**WHAT THE TASK REQUIRES**: Search term "pixels": please copy every line of the records below that contains it.

━━━ PROVIDED RECORDS ━━━

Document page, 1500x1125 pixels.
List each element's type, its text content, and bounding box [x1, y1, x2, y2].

━━━
━━━ PROVIDED RECORDS ━━━

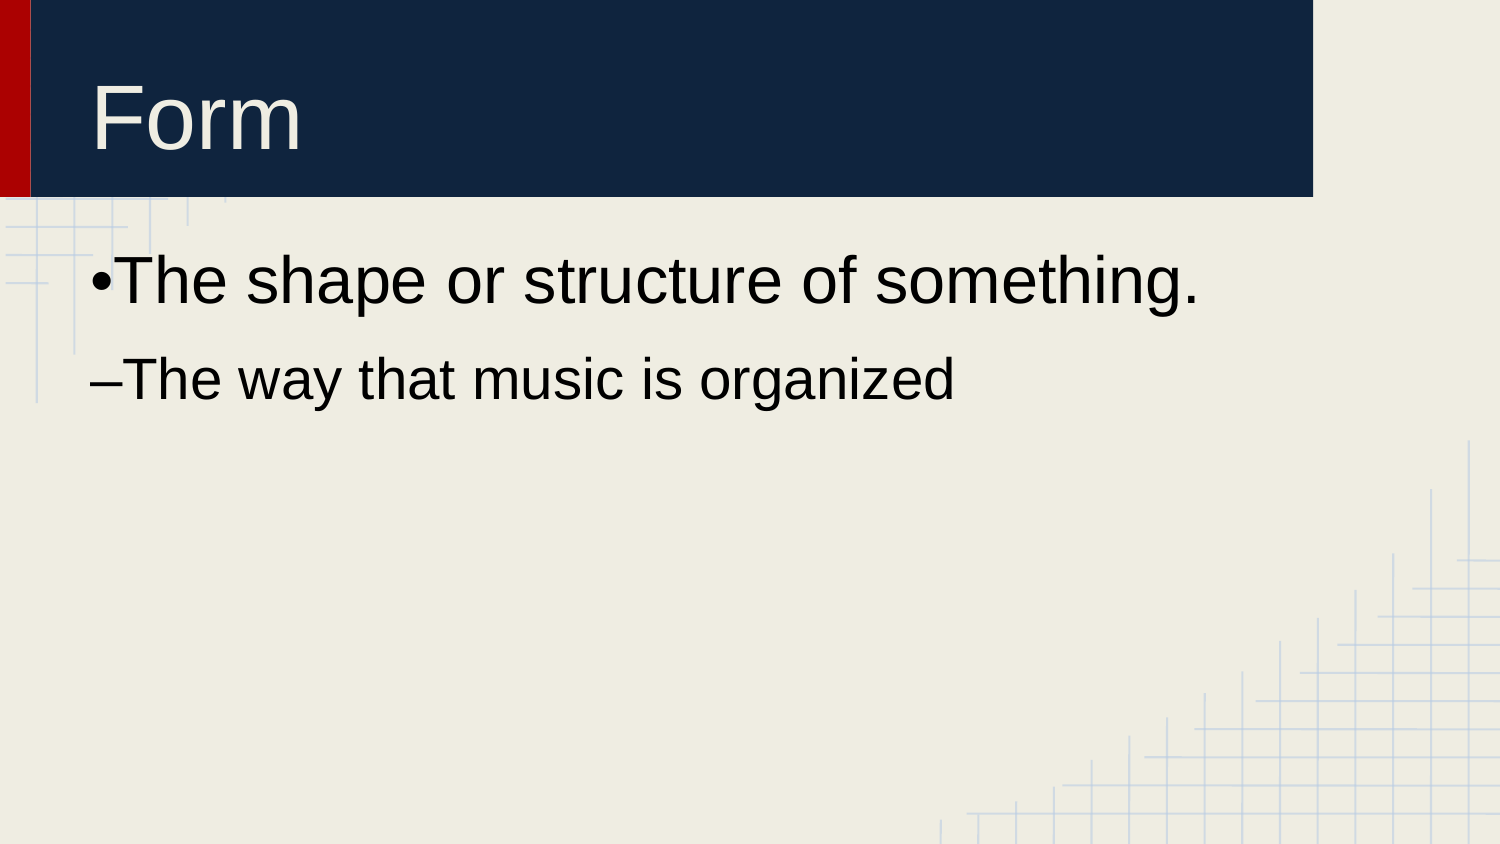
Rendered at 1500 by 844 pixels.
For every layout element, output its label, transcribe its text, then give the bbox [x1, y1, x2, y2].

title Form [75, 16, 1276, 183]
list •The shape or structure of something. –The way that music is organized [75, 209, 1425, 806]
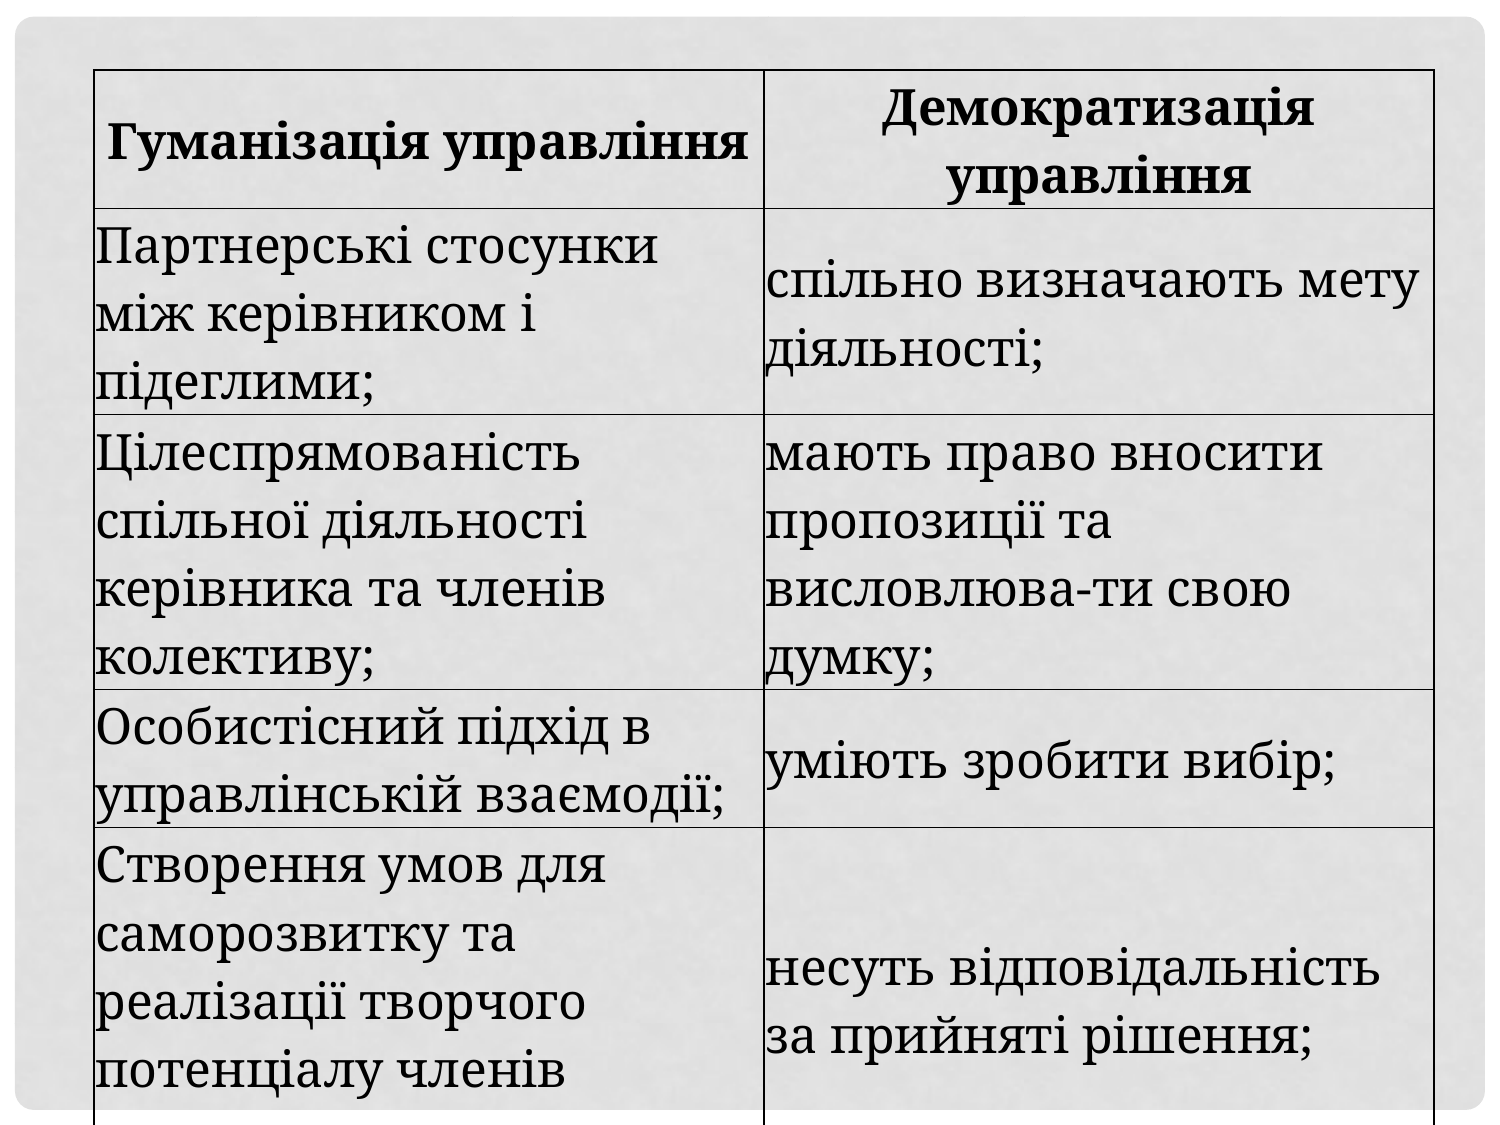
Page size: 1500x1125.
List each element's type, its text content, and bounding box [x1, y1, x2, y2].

━━━

**COMPLETED EXERCISE**:
Document page, 1500x1125 pixels.
Rendered at 1500 by 844 pixels.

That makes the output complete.